Ad. 7 Zasadnym okazał się natomiast zarzut dotyczący rażącej niewspółmierności wymierzonej obwinionemu kary. Na podstawie bowiem ujawnionych okoliczności, które powinny mieć zasadniczy wpływ na wymiar kary, dojść należało do wniosku, że zachodzi wyraźna różnica pomiędzy karą wymierzoną przez Sąd I instancji, a karą, jaką należałoby wymierzyć w następstwie prawidłowego zastosowania w sprawie dyrektyw wymiaru kary. Sąd Rejonowy przydał nadmierną wagę trafnie ustalonym okolicznościom obciążającym.

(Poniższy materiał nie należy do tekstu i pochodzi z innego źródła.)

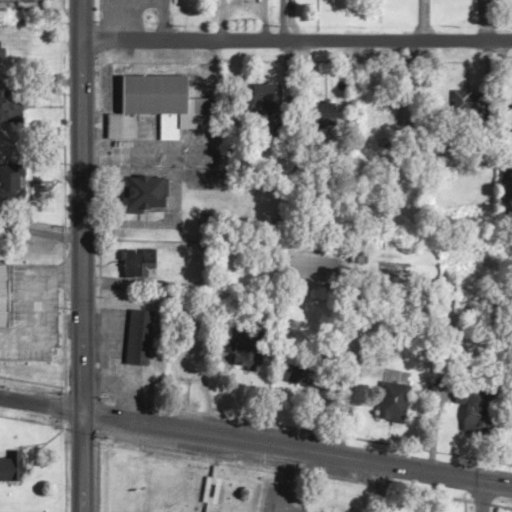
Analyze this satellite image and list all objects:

Słusznie co prawda podniósł, że obwiniony znajdował się w znacznym stanie nietrzeźwości, ale z drugiej strony wziąć należało pod uwagę, że stworzone zagrożenie nie było aż tak duże, gdyż pojazd po wyjechaniu z ronda nie zdążył się jeszcze przecież rozpędzić i poruszał z niewielką prędkością. W związku z tym, stopień społecznej szkodliwości czynu obwinionego oraz cele kary w zakresie społecznego oddziaływania oraz cele zapobiegawcze i wychowawcze, które ma ona osiągnąć w stosunku do ukaranego sprawiały, że orzeczoną grzywnę należało obniżyć do kwoty 3000 zł.

W powyższym stanie rzeczy, Sąd Okręgowy na podstawie art. 437 § 1 kpk w zw. z art. 109 § 2 kpw zmienił zaskarżony wyrok w ten sposób, że obniżył orzeczoną grzywnę oraz utrzymał w mocy zaskarżony wyrok pozostałej części.

Z uwagi na obniżenie wymiaru kary zasadniczej, sąd odwoławczy, na podstawie o art. 3 ust. 1 w zw. z art. 10 i art. 21 pkt 2 ustawy z 23 czerwca 1973 r. o opłatach w sprawach karnych (Dz. U. z 1983 r. Nr 49 poz. 223 z późn. zm.) wymierzył oskarżonemu jedną opłatę za obie instancje według kary przez siebie orzeczonej (10% z 3000 zł = 300 zł).

W oparciu natomiast o art. 119 § 1 kpw i art. art. 634 kpk w zw. z art. 121 § 1 kpw, sąd zasądził od oskarżonego na rzecz Skarbu Państwa kwotę 50 zł tytułem zwrotu zryczałtowanych wydatków postępowania odwoławczego.

Mając na uwadze powyższe orzeczono jak w wyroku z dnia 16 maja 2023 roku.